• _Aufgaben der Übung_:
- A) Ändern Sie im Bericht über das Kölner Verfahren den Abschnitt von „Vergewaltigungs-Opfer zur Täterin“ bis einschließlich „seltsames Ende finden.“, indem Sie „Angestellte“ durch „Mitarbeiterin“ ersetzen, und geben Sie ihn so wieder.
- B) Schreiben Sie den Bericht über das Kölner Verfahren im Anschluss an seinen letzten Satz weiter.

Vergewaltigungs-Opfer zur Täterin gemacht?Anwältin attackiert Kölner Ermittler
Köln – Als Jana K. (30, Name geändert) den Saal 216 des Kölner Landgerichts betritt, zittert sie am ganzen Körper. Die Atmung schwer, der Kopf knallrot. „Wie geht’s?“, fragt der Richter. „Bescheiden“, ist die Antwort und das scheint völlig untertrieben. Die Angestellte sieht sich als Opfer einer Vergewaltigung. Doch an diesem Tag ist sie die Angeklagte. Sie soll den Mann, den mutmaßlichen Täter, zu Unrecht beschuldigt haben, so die Staatsanwaltschaft. Das ganze Verfahren gerät zur Posse und sollte nun in der Berufungsverhandlung ein seltsames Ende finden.
Verteidigerin kritisiert Staatsanwaltschaft: „Sauerei“
Eine Wohnung in Köln, in einer Dezembernacht: Während seine Lebensgefährtin nebenan schläft, soll sich ein Produktionshelfer deren Freundin Jana K. zugewendet haben, die ebenfalls schlafend auf der Couch lag. Bei der Polizei spricht er von einvernehmlichen Sex, sie von Vergewaltigung. Nach einer Zeugenaussage der Lebensgefährtin, die Teile des Geschehens beobachtet hatte, und weiteren Ermittlungen, wird das Verfahren gegen den Mann mangels Tatverdachts eingestellt. Abfinden will sich Jana K. damit nicht, mit Hilfe ihrer Anwältin legt sie Beschwerde gegen die Einstellung ein.

• _Verzeichnis_:
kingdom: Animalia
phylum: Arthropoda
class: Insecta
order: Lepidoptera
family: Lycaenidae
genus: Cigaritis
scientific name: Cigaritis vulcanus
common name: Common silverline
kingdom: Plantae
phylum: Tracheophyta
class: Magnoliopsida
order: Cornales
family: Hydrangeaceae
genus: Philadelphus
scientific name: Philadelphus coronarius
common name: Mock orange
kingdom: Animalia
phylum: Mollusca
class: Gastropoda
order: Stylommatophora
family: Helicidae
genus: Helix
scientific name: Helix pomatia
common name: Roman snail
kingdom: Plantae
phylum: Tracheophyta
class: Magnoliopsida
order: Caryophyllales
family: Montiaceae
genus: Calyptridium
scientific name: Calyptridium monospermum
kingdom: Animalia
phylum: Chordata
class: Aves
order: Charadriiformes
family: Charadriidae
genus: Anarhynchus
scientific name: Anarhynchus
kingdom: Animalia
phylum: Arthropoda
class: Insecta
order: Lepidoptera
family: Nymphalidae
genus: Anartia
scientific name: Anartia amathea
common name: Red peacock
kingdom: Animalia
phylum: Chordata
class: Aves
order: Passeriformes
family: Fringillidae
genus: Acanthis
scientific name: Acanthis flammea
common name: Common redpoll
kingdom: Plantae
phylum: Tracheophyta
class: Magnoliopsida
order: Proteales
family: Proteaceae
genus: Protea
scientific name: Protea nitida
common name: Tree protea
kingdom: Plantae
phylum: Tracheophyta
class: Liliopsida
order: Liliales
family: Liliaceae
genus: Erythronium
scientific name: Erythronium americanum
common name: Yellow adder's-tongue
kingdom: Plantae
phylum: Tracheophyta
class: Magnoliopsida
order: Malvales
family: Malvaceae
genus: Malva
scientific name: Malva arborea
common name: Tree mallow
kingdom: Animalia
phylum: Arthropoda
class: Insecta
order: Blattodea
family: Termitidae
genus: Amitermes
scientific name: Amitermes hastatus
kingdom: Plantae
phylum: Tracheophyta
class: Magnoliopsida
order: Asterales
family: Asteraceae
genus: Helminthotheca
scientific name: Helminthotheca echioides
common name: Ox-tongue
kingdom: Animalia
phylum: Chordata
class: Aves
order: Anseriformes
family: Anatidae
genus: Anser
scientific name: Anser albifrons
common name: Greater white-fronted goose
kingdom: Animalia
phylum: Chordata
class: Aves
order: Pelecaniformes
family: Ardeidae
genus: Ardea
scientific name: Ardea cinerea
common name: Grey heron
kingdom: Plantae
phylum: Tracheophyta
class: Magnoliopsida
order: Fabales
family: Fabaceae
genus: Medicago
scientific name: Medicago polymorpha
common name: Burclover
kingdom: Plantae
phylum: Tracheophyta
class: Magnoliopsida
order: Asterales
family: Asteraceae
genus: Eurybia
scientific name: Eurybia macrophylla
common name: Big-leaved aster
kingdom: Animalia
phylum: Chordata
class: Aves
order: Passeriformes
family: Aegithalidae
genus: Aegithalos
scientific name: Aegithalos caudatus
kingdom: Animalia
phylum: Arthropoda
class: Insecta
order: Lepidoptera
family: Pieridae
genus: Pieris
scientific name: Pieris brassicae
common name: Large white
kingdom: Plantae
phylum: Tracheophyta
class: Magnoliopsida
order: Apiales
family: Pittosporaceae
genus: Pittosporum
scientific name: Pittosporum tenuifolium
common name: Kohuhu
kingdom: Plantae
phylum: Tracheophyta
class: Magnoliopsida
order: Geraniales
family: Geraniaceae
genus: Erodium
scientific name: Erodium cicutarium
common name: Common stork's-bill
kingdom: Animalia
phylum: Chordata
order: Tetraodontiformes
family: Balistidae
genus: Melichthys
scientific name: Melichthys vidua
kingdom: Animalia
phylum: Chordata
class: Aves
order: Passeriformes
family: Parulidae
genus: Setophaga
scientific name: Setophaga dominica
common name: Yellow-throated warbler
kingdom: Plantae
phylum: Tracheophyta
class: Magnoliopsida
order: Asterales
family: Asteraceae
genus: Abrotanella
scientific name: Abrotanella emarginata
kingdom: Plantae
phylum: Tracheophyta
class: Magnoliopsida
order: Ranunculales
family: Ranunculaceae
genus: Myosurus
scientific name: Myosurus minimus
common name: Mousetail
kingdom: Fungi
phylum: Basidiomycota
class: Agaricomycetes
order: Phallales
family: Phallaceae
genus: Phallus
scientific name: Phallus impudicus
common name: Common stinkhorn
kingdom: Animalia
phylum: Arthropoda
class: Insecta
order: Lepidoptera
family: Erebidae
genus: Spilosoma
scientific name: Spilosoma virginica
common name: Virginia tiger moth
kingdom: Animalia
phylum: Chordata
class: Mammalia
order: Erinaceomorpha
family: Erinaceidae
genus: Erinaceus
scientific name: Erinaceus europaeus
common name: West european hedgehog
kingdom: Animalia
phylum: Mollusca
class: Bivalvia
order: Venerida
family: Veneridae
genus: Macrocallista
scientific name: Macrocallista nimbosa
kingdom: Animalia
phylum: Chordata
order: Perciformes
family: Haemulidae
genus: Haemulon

• _Lösungen der Übung_:
- A)
Vergewaltigungs-Opfer zur Täterin gemacht?Anwältin attackiert Kölner Ermittler
Köln – Als Jana K. (30, Name geändert) den Saal 216 des Kölner Landgerichts betritt, zittert sie am ganzen Körper. Die Atmung schwer, der Kopf knallrot. „Wie geht’s?“, fragt der Richter. „Bescheiden“, ist die Antwort und das scheint völlig untertrieben. Die Mitarbeiterin sieht sich als Opfer einer Vergewaltigung. Doch an diesem Tag ist sie die Angeklagte. Sie soll den Mann, den mutmaßlichen Täter, zu Unrecht beschuldigt haben, so die Staatsanwaltschaft. Das ganze Verfahren gerät zur Posse und sollte nun in der Berufungsverhandlung ein seltsames Ende finden.

- B)
Die Beschwerde hat keinen Erfolg, im Gegenteil. Auf einmal ist Jana K. die Beschuldigte, die Staatsanwaltschaft klagt sie wegen falscher Verdächtigung an. Ein Vorgang, den Verteidigerin Funda Bicakoglu offen als „Sauerei“ bezeichnet. Zumal jüngst selbst der amtierende NRW-Justizminister Peter Biesenbach (CDU) mutmaßliche Opfer von Gewaltdelikten dazu ermuntert habe, gegen Einstellungen seitens der Staatsanwaltschaft vorzugehen, sagt Bicakoglu. Ihre Mandantin, die sich als Opfer fühlt, sei hier völlig ohne Not zur Täterin gemacht worden.
Angeklagte bereits in erster Instanz freigesprochen
Bicakoglu kritisiert weiter, ihre Mandantin sei mit „massivster Energie“ verfolgt worden, spätestens nach einem Freispruch in erster Instanz hätte die Staatsanwaltschaft einlenken können, einlenken müssen. Das Amtsgericht hatte festgestellt, dass die Angeklagte den Mann zumindest nicht wissentlich falsch der Vergewaltigung verdächtigt habe. Womöglich spielten verschiedene Wahrnehmungen des Geschehens eine Rolle. Die Staatsanwaltschaft will sich mit dem Freispruch allerdings nicht abfinden und legt Berufung ein. Daher kommt es erneut zum Prozess.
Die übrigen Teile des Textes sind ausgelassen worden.